My understanding is that tx with interferon will sometimes repress or destroy the cryoglobulins if the underlying cause is HCV. For some people who successfully treat the HCV the cryoglobulinemia is resolved also. It is important to see a doctor who has a lot of experience with cryoglobulinemia especially symptomatic with vasculitis.
The problem in getting help with this is finding a hepatologist with experience treating cryo, or having the hepatologist consult with a rheumatologist who has experience with cryo and hep c. Unfortunately there are no truly clear answers.
I don't know a lot about using prednisone pre tx, Is your vasculitis currently active? Do you know your percentage of cryoglobulins in your blood?
Here is some info that may be helpful:
http://emedicine.medscape.com/article/329255-treatment
"Treatment
Medical Care
The goal of therapy is to treat underlying conditions, as well as to limit the precipitant cryoglobulin and the resultant inflammatory effects. Thus, HCV testing is required. HCV-antibody or HCV-RNA testing may be diagnostic. If HCV test results are negative and clinical suspicion remains high, these tests may be performed on the cryoprecipitate. Asymptomatic cryoglobulinemia does not require treatment. Some authors recommend intervening as little as possible except when faced with severe deterioration of renal or neurologic function. Secondary cryoglobulinemia is best managed with treatment of the underlying malignancy or associated disease. Otherwise, cryoglobulinemia is treated simply with suppression of the immune response. A paucity of controlled studies evaluating the relative efficacy of various therapies limits the use of existing data.
Nonsteroidal anti-inflammatory drugs (NSAIDs) may be used in patients with arthralgia and fatigue.
Immunosuppressive medications (eg, corticosteroid therapy and/or cyclophosphamide or azathioprine) are indicated upon evidence of organ involvement such as vasculitis, renal disease, progressive neurologic findings, or disabling skin manifestations.
Plasmapheresis is indicated for severe or life-threatening complications related to in vivo cryoprecipitation or serum hyperviscosity.

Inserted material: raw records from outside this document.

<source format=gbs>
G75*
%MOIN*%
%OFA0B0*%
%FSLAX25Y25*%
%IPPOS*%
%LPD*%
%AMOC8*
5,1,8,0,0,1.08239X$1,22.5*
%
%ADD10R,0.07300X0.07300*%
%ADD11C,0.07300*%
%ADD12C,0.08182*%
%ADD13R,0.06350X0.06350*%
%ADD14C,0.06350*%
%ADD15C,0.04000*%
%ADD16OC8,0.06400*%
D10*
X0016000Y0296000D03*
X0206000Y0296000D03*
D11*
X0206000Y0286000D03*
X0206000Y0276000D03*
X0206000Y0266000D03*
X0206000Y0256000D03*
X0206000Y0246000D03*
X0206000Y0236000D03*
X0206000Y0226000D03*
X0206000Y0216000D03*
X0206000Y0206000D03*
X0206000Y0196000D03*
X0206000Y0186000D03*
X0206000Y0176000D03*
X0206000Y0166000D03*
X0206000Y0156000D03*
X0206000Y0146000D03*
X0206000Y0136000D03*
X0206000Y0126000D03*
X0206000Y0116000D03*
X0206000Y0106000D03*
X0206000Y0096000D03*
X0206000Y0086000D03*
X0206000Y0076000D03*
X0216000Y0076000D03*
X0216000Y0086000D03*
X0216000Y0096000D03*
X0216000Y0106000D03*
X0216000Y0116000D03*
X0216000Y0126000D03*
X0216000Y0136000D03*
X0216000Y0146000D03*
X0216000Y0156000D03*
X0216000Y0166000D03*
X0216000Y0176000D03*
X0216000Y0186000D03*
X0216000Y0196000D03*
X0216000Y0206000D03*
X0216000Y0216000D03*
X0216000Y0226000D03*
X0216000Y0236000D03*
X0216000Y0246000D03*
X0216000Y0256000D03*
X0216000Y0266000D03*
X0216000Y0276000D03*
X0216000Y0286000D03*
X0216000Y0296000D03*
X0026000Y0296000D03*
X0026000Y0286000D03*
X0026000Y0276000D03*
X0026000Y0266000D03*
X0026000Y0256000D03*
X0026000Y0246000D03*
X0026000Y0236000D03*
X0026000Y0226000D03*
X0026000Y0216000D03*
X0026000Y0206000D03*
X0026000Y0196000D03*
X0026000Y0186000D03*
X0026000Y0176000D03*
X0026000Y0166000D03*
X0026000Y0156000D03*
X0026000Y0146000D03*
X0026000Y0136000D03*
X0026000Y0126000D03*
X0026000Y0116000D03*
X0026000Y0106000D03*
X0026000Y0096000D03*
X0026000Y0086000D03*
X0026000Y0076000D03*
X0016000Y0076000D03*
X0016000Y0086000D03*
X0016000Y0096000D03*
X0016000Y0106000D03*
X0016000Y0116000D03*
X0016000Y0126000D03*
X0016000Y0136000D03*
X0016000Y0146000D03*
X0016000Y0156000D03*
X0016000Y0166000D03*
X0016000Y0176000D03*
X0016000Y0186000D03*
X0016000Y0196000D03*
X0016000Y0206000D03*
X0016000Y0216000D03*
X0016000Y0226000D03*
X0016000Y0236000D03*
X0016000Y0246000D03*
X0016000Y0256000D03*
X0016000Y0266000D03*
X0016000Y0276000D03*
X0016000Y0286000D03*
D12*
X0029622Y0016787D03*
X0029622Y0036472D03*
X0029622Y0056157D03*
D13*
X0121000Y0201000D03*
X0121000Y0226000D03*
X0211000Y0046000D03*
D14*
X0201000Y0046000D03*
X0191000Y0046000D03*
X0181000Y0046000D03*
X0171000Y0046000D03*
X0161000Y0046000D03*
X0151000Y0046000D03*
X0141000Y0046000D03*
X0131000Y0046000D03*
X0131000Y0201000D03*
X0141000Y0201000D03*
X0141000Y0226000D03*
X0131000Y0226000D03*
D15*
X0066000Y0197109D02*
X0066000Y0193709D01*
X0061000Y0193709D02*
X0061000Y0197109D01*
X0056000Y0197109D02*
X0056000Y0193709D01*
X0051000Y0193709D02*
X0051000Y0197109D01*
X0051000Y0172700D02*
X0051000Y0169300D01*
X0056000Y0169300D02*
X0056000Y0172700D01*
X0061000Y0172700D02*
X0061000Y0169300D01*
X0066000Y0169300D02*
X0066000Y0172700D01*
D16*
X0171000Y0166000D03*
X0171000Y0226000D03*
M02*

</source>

Concomitant use of high-dose corticosteroids and cytotoxic agents is recommended for reduction of immunoglobulin production. Some authors recommend using concomitant cytotoxic medications or corticosteroids to reduce a rebound phenomenon that may develop after plasmapheresis.

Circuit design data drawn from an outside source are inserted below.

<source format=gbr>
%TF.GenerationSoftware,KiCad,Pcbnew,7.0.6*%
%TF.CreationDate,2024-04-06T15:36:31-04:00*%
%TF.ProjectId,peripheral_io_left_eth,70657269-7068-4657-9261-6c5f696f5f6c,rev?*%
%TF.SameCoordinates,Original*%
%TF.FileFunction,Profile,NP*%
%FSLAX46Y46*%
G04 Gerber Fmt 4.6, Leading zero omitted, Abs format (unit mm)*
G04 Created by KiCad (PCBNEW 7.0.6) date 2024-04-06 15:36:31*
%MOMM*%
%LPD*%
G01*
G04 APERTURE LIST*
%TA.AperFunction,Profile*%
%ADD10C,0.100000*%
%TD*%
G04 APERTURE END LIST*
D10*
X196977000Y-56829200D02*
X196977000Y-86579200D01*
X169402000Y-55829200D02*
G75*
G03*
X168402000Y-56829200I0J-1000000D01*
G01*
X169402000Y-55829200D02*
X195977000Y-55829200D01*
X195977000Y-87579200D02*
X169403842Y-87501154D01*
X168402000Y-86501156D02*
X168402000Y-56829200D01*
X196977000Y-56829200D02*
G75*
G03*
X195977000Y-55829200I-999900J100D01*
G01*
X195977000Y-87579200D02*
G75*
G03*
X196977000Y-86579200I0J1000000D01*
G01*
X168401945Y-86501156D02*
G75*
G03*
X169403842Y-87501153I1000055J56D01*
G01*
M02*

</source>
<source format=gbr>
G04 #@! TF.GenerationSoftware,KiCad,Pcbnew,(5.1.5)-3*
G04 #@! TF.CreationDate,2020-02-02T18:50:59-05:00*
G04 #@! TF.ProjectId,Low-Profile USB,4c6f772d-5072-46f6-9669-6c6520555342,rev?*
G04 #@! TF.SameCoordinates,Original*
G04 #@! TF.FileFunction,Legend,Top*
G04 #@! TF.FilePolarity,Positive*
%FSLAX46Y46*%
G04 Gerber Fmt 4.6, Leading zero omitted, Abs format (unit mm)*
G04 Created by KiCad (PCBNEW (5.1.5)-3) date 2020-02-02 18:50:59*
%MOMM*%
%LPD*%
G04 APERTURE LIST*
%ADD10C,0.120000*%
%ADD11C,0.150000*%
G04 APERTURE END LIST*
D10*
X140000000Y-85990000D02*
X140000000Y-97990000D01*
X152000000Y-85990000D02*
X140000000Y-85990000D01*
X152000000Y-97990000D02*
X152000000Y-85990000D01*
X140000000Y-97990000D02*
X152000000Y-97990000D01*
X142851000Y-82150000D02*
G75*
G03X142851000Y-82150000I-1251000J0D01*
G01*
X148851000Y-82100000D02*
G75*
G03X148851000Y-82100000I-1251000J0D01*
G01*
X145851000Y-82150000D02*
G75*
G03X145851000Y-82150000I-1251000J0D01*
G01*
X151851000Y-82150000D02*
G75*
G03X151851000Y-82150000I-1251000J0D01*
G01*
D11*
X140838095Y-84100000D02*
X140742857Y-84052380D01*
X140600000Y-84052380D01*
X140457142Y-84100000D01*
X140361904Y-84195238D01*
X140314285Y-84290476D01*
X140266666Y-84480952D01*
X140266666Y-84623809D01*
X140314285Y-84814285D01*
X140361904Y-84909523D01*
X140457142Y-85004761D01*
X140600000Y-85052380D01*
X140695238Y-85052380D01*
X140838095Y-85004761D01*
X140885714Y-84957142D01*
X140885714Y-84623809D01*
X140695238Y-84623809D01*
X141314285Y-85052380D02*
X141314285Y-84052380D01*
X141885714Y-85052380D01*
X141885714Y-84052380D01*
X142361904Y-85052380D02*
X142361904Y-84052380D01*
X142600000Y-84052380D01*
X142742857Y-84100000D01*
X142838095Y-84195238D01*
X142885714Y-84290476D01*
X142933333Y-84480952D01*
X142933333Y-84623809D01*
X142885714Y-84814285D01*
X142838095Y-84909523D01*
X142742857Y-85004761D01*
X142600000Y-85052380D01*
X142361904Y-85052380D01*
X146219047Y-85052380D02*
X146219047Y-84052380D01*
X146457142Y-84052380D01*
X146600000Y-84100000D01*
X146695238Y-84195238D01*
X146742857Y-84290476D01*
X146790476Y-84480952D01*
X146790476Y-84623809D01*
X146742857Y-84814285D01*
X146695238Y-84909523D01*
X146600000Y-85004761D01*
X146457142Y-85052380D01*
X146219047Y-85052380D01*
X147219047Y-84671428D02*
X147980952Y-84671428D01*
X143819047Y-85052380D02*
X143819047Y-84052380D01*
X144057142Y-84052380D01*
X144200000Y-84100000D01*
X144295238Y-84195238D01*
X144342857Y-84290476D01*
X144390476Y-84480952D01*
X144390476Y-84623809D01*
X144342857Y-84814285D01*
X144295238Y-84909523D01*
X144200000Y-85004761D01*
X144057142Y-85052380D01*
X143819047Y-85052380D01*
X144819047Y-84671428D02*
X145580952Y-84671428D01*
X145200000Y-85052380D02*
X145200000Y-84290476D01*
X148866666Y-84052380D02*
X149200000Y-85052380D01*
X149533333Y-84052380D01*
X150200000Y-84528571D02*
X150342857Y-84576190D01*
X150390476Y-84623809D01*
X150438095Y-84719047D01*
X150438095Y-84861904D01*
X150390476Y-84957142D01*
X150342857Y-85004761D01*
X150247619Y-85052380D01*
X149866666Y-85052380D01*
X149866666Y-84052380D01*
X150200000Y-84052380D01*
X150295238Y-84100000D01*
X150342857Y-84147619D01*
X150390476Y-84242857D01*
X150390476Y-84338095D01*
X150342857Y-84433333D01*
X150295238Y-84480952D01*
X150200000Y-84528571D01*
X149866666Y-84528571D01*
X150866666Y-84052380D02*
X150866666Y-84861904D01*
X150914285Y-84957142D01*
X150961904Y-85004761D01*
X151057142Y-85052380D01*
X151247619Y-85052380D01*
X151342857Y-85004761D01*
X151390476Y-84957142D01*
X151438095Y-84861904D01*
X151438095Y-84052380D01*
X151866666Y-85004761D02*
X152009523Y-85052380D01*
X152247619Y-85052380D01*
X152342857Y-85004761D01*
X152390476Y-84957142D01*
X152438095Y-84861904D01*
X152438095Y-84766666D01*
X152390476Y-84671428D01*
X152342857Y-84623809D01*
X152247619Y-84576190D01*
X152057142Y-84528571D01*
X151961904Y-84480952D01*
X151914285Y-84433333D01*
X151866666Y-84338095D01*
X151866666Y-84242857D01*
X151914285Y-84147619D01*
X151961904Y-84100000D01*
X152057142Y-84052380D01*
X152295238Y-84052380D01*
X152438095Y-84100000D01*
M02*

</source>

Pegylated interferon alfa (IFN-alfa) combined with ribavirin has demonstrated efficacy in patients with cryoglobulinemia associated with hepatitis C, and efficacy in patients with chronic myelogenous leukemias and low-grade lymphomas has been reported. The details of therapy and the recommended approach vary based on the clinical setting, and expert opinion should be sought.

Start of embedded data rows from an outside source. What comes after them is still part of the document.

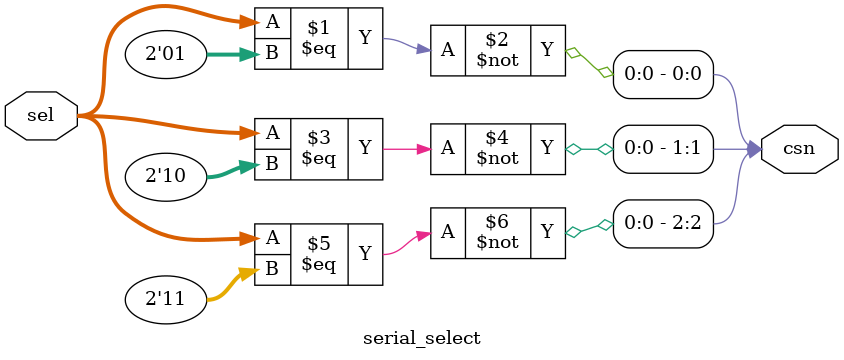
<source format=v>
module serial_select(
    input [1:0] sel,
    output [2:0] csn
    );

   // no outputs active when sel == 2'b00
   assign csn[0] = ~(sel == 2'b01);
   assign csn[1] = ~(sel == 2'b10);
   assign csn[2] = ~(sel == 2'b11);

endmodule

</source>
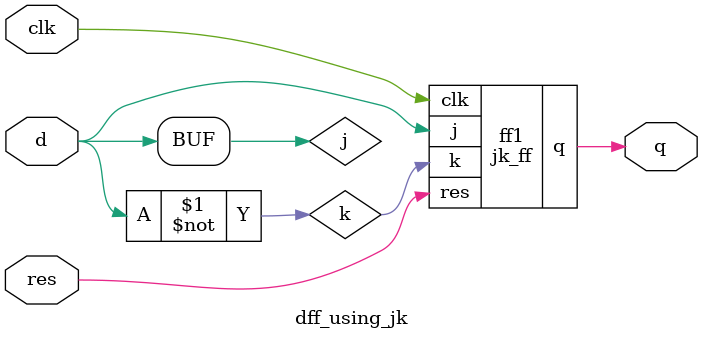
<source format=v>
module jk_ff (res,clk,j,k,q);
input res,clk,j,k;
output reg q;

always @(posedge clk) begin
if(res==1) q<=1'b0;
else begin
case({j,k})
2'b00: q<=q;
2'b01: q<=0;
2'b10: q<=1;
2'b11: q<=~q;
endcase
end
end
endmodule

module dff_using_jk (clk,res,d,q);
input clk,res,d;
output  q;

assign j=d;
assign k=~d;

jk_ff ff1 (.res(res),.clk(clk),.j(j),.k(k),.q(q));
endmodule




</source>
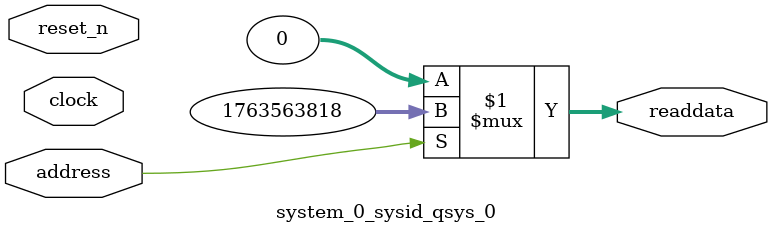
<source format=v>

`timescale 1ns / 1ps
// synthesis translate_on

// turn off superfluous verilog processor warnings 
// altera message_level Level1 
// altera message_off 10034 10035 10036 10037 10230 10240 10030 

module system_0_sysid_qsys_0 (
               // inputs:
                address,
                clock,
                reset_n,

               // outputs:
                readdata
             )
;

  output  [ 31: 0] readdata;
  input            address;
  input            clock;
  input            reset_n;

  wire    [ 31: 0] readdata;
  //control_slave, which is an e_avalon_slave
  assign readdata = address ? 1763563818 : 0;

endmodule




</source>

Case reports have detailed the remission of hepatitis B–related cryoglobulinemic vasculitis with entecavir therapy.38
Small and uncontrolled studies suggest the anti-CD20 chimeric monoclonal antibody rituximab is effective in controlling disease manifestations such as vasculitis, peripheral neuropathy, arthralgias, low-grade B-cell lymphomas, renal disease, and fever.39,40 Rituximab therapy has been used predominately in HCV-related mixed cryoglobulinemia refractory to or unsuitable for corticosteroids and antiviral (IFN-alfa) therapy. Rituximab therapy is reportedly well tolerated in this patient population; however, treatment results in increased titers of HCV-RNA of undetermined significance. The National Institutes of Health has launched a large trial of rituximab in the treatment of mixed cryoglobulinemia."
http://www.hcvadvocate.org/hcsp/articles/Bonkovsky-2.html
The skin, kidney, nerves and joints can be affected by cryoglobulins. Cutaneous leukocytoclastic vasculitis is a skin lesion that appears as palpable purpura (hemorrhages in the skin that result in the appearance of purplish spots or patches) that usually affects the lower extremities over the shins (Fig 1). These lesions are caused by plugging of the dermal capillaries (very small blood vessels in the skin). Successful treatment of the hepatitis C infection with interferon (+ ribavirin) usually results in resolution of the skin lesions.
Treatment depends on the type of cryoglobulin, underlying disease, and severity of symptoms. Cryoglobulinemia with severe hyperviscosity syndrome requires plasmapheresis and chemotherapy of the underlying malignancy. Some patients with cryoglobulinemia suffer from mild, recurrent crops of lower extremity purpura that require no specific therapy. More extensive vasculitis associated with autoimmune diseases or essential cryoglobulinemia may respond to prednisone, cyclophosphamide, or both. The most effective treatment for cryoglobulinemia associated with hepatitis C has not yet been determined. Brief use of prednisone followed by 6 months of interferon alfa has produced clinical and liver function test improvement, but relapse of liver disease and vasculitis often occurs when interferon alfa is stopped.